Care, guidance and support
Pupils' care, support and guidance are good. Staff know their pupils well and are committed to their well-being, by providing a secure, attractive, welcoming environment where the pupils feel safe. Child protection is securely in place and all staff properly trained. The school works exceptionally well with partners and other agencies in the local community to support pupils' welfare. Learning mentors play a vital role in supporting pupils' behaviour and their emotional well-being. Consequently pupils have high self-esteem and respond well to all that the school offers. Pupils with learning difficulties receive very good support from well-trained teaching assistants. Parents are overwhelmingly supportive of the work of the school, and particularly of the guidance they are given in helping them with their children's learning.
There are good systems in place for tracking individual pupils' progress against targets which are well understood by pupils.
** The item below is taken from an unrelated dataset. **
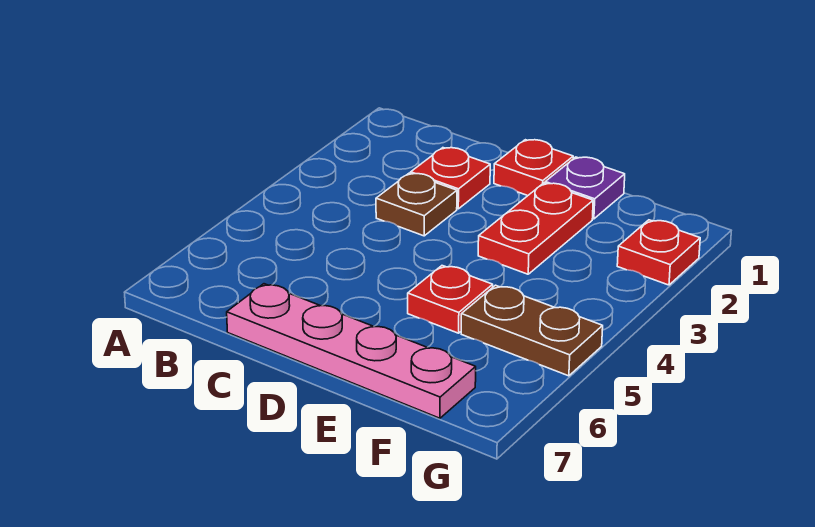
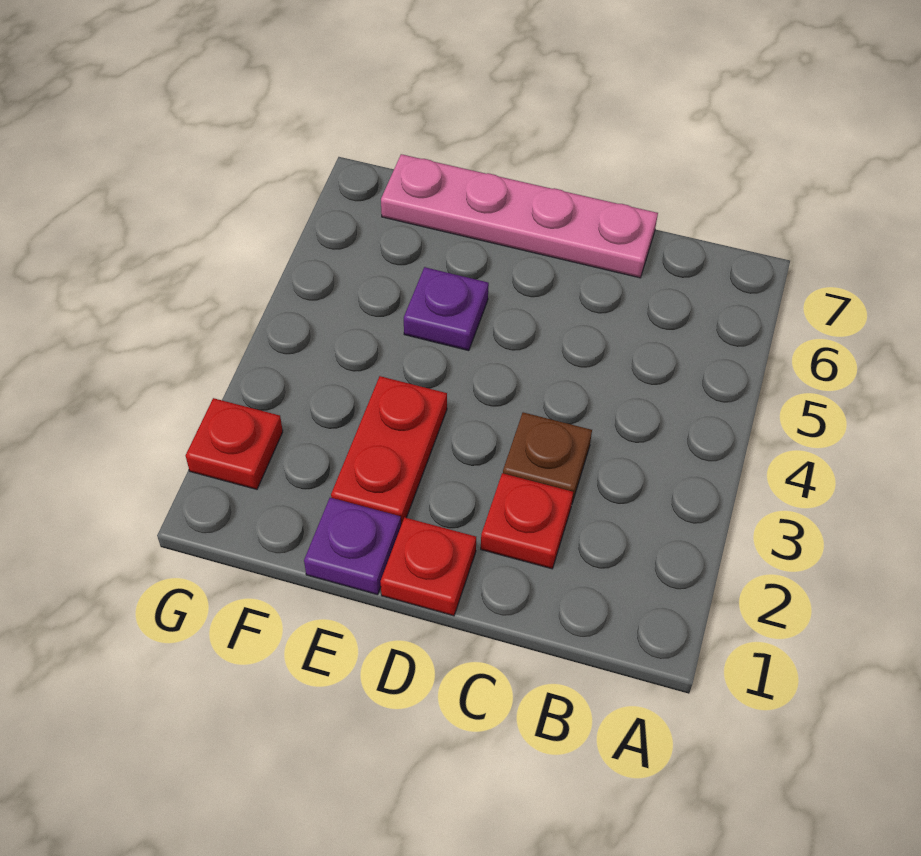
red plate E5 level 1 -> purple plate E5 level 1
brown plate F5:G5 level 1 -> none

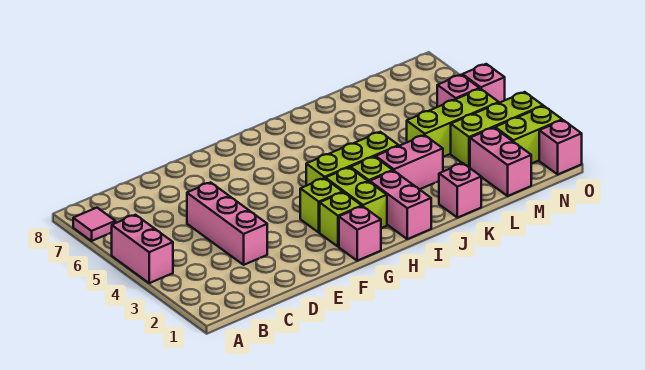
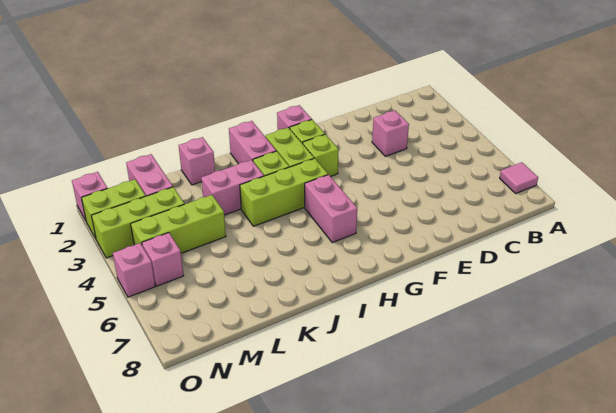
pink brick A4:A5 level 1 -> pink brick H5:H6 level 1
pink brick D3:D5 level 1 -> pink brick D3 level 1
These systems help in the identification of pupils for additional support either in or out of class, or before school. However, the information from such tracking is not yet used sharply enough by teachers to consistently pitch work at an appropriately challenging level in lessons. Nor is it sharply used by managers to evaluate the success of the school's provision for particular classes or groups of pupils.
Leadership and management
The headteacher has been particularly effective in ensuring that the school is receptive to the views of its community and its users, and that responsibilities for improving the school are distributed widely among the staff. The school is involved in many local partnerships and networks which are aimed at surmounting the barriers to learning faced by children in the area. This involvement has brought additional staff, resources and ideas into school. Such strong collaboration has given the school a clear view of its strengths and weaknesses and a unity of purpose about how to improve. Information on pupils' progress by class and by pupil characteristics is not all processed clearly enough to give managers a ready view on how particular groups of pupils are doing. However, the school's improvement priorities are well founded on otherwise thorough monitoring and self-evaluation. Governors play an effective role in support of the school and in scrutinising its performance. The school has been very successful in addressing weaknesses in performance in English and among lower attainers in the last two years and is well placed to improve further.